Long-term water entry impact force forecasting using LSTM-RF with recursive prediction strategy
作者:Xinyu Wu, Xiaoyi Li, Chang Yuan, Donghai Zeng, Jianxing Zhang, Baoren Li, Gang Yang · 发表于:Ships and Offshore Structures · 年份:2025 · DOI:10.1080/17445302.2025.2517375 · 被引用次数:3 · 研究领域:Tropical and Extratropical Cyclones Research、Fluid Dynamics Simulations and Interactions、Hydrological Forecasting Using AI
Transient impact forces during water entry critically affect structural safety and entry motion stability. This study proposes an LSTM-RF fusion model for rapid prediction of initial-stage water impact loads. Leveraging numerical simulation data, an LSTM network with recursive strategy predicts long-term impact loads, while a Random Forest algorithm compensates for prediction errors, enhancing accuracy and generalization.
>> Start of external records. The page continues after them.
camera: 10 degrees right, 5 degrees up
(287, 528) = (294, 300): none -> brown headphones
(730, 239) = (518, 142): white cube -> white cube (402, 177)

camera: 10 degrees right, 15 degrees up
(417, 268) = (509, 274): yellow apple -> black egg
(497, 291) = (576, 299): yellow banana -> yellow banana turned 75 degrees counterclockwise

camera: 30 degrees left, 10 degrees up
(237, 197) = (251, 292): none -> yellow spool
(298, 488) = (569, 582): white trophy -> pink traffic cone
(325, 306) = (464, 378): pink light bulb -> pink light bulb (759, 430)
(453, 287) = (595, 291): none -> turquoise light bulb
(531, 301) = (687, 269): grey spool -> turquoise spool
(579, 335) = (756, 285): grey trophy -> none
Results demonstrate significant improvements over conventional LSTM: Mean Absolute Error, Root Mean Square Error, and Relative RMSE decrease by 60%, 54%, and 44% respectively, with peak prediction errors consistently below 10.5%. Computational efficiency increases dramatically – execution time reduces from 8 hr 42 min to 2 min 34 s. The model maintains predictive accuracy while substantially reducing computational costs.